With fast mode turned off, Precomp will display a message after precompression in case only one level combination was applied to the input file. This means that fast mode will do absolutely the same on this file, but faster.
-intense: (Comfort: Intense_Mode)
Intense mode will slow down Precomp much. It looks for raw zLib headers, and recognizes more file formats like SIS and SWF or special formats used only for one single program. However, the zLib header consists of only 2 bytes, so there can be many false-detected streams that aren't zLib streams but are treated like those, which results in a slower and more instable behaviour.
Intense mode can be combined with fast mode, but it could happen that a false-detected stream is the first stream and prevents further real streams to be detected, so combine them with caution. Use this mode if you have files that use zLib compression but are not supported in normal mode (SIS, SWF, ISO files...).
-brute: (Comfort: Brute_Mode)
Brute mode will slow down Precomp extremely. It assumes that there could be zLib streams without headers everywhere. This even recognizes most exotic file formats that don't include zLib headers but will take very much time (more than a minute even for filesizes around 10 KB). If you should have data that has to be processed with this mode, better try to add zLib headers on your own.
Brute mode can be combined with fast mode, but disables intense mode.
-pdfbmp[+-]: (Comfort: PDF_BMP_Mode)
This precedes PDF images with a BMP header to improve compression and speed, especially for PAQ.
-progonly[+-]: (Comfort: JPG_progressive_only)
Recompresses progressive JPGs only. Again, this is especially useful for PAQ which usually has a better JPG compression than packJPG, but lacks progressive JPG support.
-mjpeg[+-]: (Comfort: MJPEG_recompression)
Enables MJPEG recompression by inserting huffman tables into the JPG data.
-v: (Comfort: Verbose)
Verbose (debug) mode to gain additional information about detected streams and recompression success/failure.
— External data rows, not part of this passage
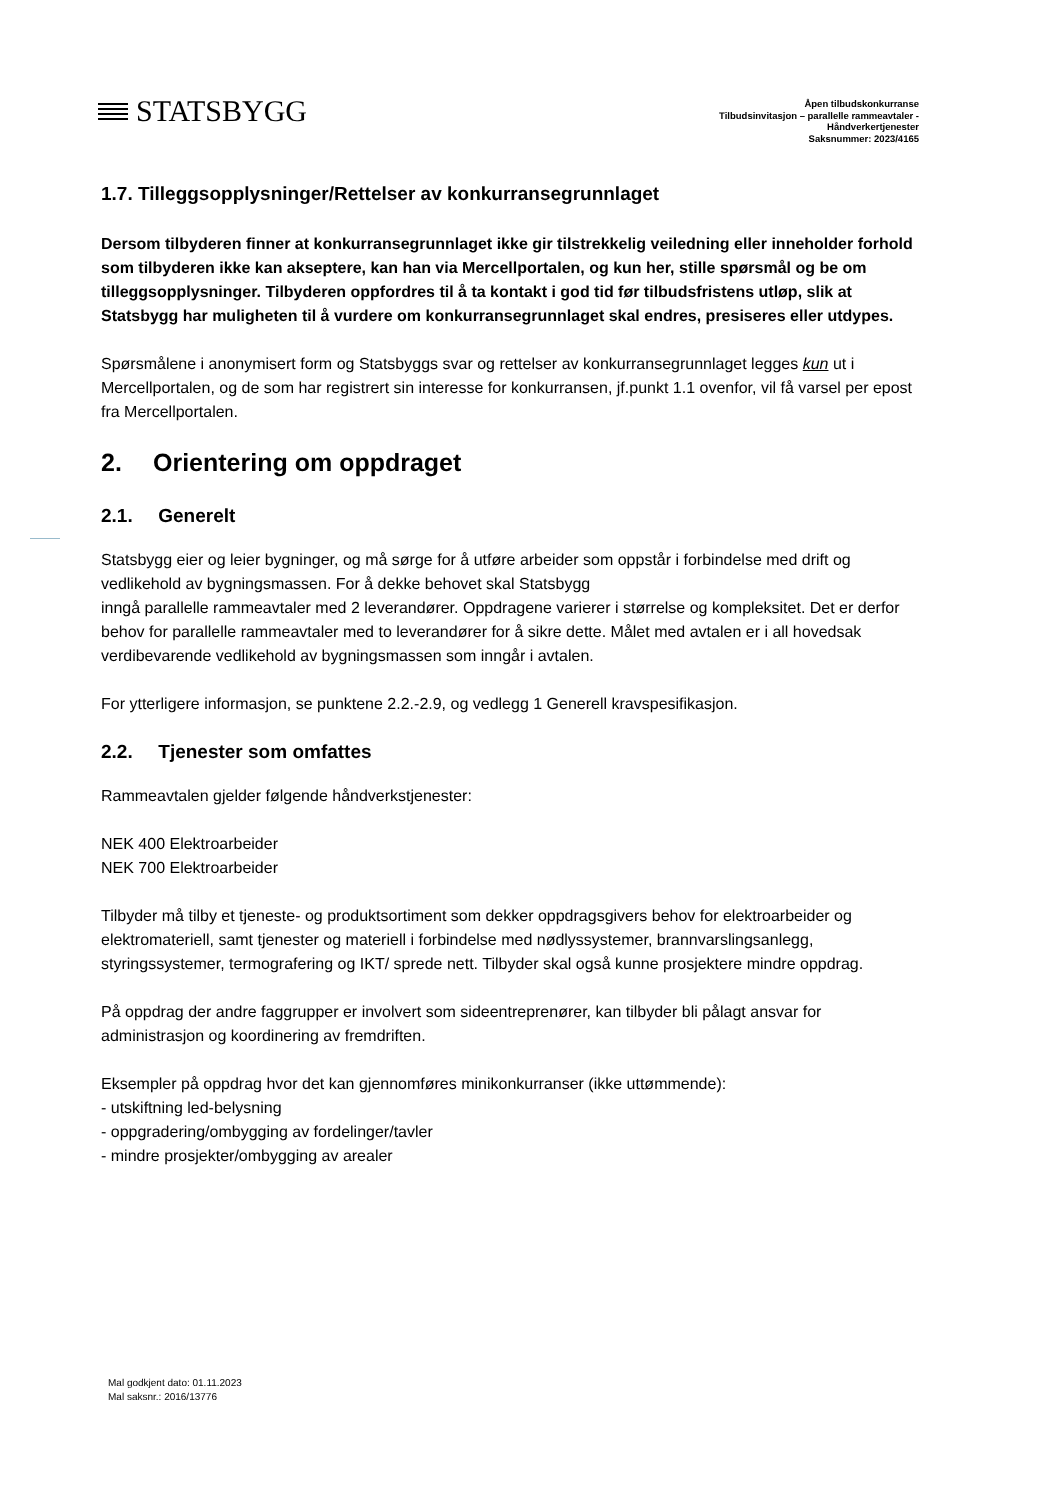STATSBYGG
Åpen tilbudskonkurranse
Tilbudsinvitasjon – parallelle rammeavtaler -
Håndverkertjenester
Saksnummer: 2023/4165
1.7. Tilleggsopplysninger/Rettelser av konkurransegrunnlaget
Dersom tilbyderen finner at konkurransegrunnlaget ikke gir tilstrekkelig veiledning eller inneholder forhold som tilbyderen ikke kan akseptere, kan han via Mercellportalen, og kun her, stille spørsmål og be om tilleggsopplysninger. Tilbyderen oppfordres til å ta kontakt i god tid før tilbudsfristens utløp, slik at Statsbygg har muligheten til å vurdere om konkurransegrunnlaget skal endres, presiseres eller utdypes.
Spørsmålene i anonymisert form og Statsbyggs svar og rettelser av konkurransegrunnlaget legges kun ut i Mercellportalen, og de som har registrert sin interesse for konkurransen, jf.punkt 1.1 ovenfor, vil få varsel per epost fra Mercellportalen.
2. Orientering om oppdraget
2.1. Generelt
Statsbygg eier og leier bygninger, og må sørge for å utføre arbeider som oppstår i forbindelse med drift og vedlikehold av bygningsmassen. For å dekke behovet skal Statsbygg
inngå parallelle rammeavtaler med 2 leverandører. Oppdragene varierer i størrelse og kompleksitet. Det er derfor behov for parallelle rammeavtaler med to leverandører for å sikre dette. Målet med avtalen er i all hovedsak verdibevarende vedlikehold av bygningsmassen som inngår i avtalen.
For ytterligere informasjon, se punktene 2.2.-2.9, og vedlegg 1 Generell kravspesifikasjon.
2.2. Tjenester som omfattes
Rammeavtalen gjelder følgende håndverkstjenester:
NEK 400 Elektroarbeider
NEK 700 Elektroarbeider
Tilbyder må tilby et tjeneste- og produktsortiment som dekker oppdragsgivers behov for elektroarbeider og elektromateriell, samt tjenester og materiell i forbindelse med nødlyssystemer, brannvarslingsanlegg, styringssystemer, termografering og IKT/ sprede nett. Tilbyder skal også kunne prosjektere mindre oppdrag.
På oppdrag der andre faggrupper er involvert som sideentreprenører, kan tilbyder bli pålagt ansvar for administrasjon og koordinering av fremdriften.
Eksempler på oppdrag hvor det kan gjennomføres minikonkurranser (ikke uttømmende):
- utskiftning led-belysning
- oppgradering/ombygging av fordelinger/tavler
- mindre prosjekter/ombygging av arealer
Mal godkjent dato: 01.11.2023
Mal saksnr.: 2016/13776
If you want a file with these informations, forward the output to it, like this: "precomp -v input_filename > verbose.txt".
-i: (Comfort: Ignore_Positions)
In verbose mode, you can see the position of streams in the file. With this parameter, you can ignore certain streams.
-s: (Comfort: Minimal_Size)
With this parameter, you can choose the minimal size of a stream that will be processed. The default is 4 bytes. Setting it to higher values (around 50-200 bytes) sometimes improves recompression, especially in intense or brute mode.